Of course, iRadio is not exactly an earth-stopping idea. I mean, we already have Pandora, Spotify, MOG, Google Play whatever and so forth and so on. Come on guys, what took you so long?
And iOS is a reworking of the Apple's mobile software that looks an awful lot like that weird Microsoft Phone thing -- you know, with the buttons and all.
It was just a couple of years ago that Apple was seen to be on a higher plane than the rest of us mortals and its iPhone satisfied both hard-core techies and people who just wanted a cool phone.
But now, iPhones are slowly becoming uncool, and teens and preteens are flocking to Google's Android system on Samsung, HTC and Motorola smartphones.
iPhones taking a hit in the cool department may have something to do with the short lifespan of electronic gadgets in general, especially among younger folks.
Because in most cases, once kids start using a mobile device for the first time, they want something different from what their parents are using.
Kind of old ...
Plus, there have been a few commercials by Samsung that have made fun of Apple and made the iPhone seem stodgy and old-fashioned -- kind of like, well, Microsoft. And once you besmirch a company's cool futuristic image, younger consumers will usually head someplace else.
For example, look at iTunes. The music service used to be the go-to destination for downloading, but since streaming has become today's new craze, folks are heading to sites like Pandora and Spotify instead.
Additionally, there seems to be a new streaming site popping up everyday, which is probably why Apple was eager to secure its deal with Sony/ATV and get iRadio out to consumers as soon as possible.
But will iRadio really give Apple the shot of coolness it needs?
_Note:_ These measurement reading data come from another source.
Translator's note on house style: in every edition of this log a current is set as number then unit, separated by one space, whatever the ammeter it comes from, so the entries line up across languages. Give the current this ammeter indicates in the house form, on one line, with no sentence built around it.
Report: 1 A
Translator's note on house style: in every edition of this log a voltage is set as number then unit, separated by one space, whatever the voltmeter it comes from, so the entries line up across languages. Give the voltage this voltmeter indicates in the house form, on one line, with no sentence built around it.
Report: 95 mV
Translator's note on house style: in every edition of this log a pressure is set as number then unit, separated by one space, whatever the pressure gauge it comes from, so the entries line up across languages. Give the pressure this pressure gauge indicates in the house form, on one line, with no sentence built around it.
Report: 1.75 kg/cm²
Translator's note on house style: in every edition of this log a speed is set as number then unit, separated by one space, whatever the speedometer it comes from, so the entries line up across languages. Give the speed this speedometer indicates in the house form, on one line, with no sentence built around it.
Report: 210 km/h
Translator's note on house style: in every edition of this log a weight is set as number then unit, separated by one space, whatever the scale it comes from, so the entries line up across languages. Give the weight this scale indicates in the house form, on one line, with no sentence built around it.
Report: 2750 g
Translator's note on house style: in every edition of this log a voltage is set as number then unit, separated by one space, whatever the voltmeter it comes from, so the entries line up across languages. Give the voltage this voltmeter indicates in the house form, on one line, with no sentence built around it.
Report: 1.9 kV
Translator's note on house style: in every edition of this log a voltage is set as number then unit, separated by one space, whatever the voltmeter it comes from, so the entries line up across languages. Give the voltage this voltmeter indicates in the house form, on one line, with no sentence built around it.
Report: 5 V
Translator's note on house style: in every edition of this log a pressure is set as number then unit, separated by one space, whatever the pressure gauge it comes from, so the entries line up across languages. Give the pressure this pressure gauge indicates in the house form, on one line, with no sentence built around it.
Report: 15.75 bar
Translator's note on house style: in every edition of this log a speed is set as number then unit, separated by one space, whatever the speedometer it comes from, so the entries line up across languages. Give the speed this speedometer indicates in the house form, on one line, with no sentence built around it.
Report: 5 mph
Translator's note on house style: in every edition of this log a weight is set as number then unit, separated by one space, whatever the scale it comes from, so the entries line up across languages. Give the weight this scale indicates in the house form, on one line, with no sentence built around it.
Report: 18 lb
Will iOS 7 satisfy the many critics who have complained about the company's previous operating systems?
If not, it'll be back to the drawing board for Cook and his team, in order to come up with something that sets Apple apart from its competitors.
Gone for good
Bob O'Donnell, vice president of the market research firm IDC, said it's almost impossible for Apple to reclaim the stronghold it once had.
"I'm not sure if [Apple] can be as dominant as they once were," he said in an interview with CNN. "I don't think anybody can be quite as dominate as Apple once was. I think we see the pie of influence spreading."
"So the things that they innovated on are now standard and commonplace. The trick is can they come up with new things or continue to evolve their existing products in ways that continue to completely set them apart," O'Donnell asked.
Whatever Apple can do to improve its image better be done fast, because Samsung is fast on its tail with its increasingly popular smartphones and its new streaming service. According to several reports, Samsung has teamed with rapper and business mogul Jay-Z for its streaming site, which has many in the tech world buzzing.
The company hasn't made an official announcement of the streaming service yet, but experts say partnering with Jay-Z can only be a good thing.
"Jay-Z has demonstrated a particularly good ability to identify what audiences want or to create a demand for something that they didn't even know they wanted," said attorney Lori Landew in an interview with Forbes. "And it seems likely that he will be able to use these instincts in designing a streaming service that will appeal to a variety of audiences."
Reports indicate the Brooklyn rapper will be paid a cool $20 million for partnering with Samsung.
David Barnard, who founded App Cubby, said iPhones are still the most popular, but the company has taken a big hit in the area of hipness. "Painting the iPhone as a passé thing is such a perfect marketing message to counteract its coolness," he said.
So Apple has its work cut out for it, as it tries to wow consumers with iRadio and iOS 7. Whether folks will be truly wowed remains to be seen.
Some might say 2013 will be a crucial year for the company, because if it slips out of the coolness zone any farther, it may not recover.
Isn't that what happened to the BlackBerry?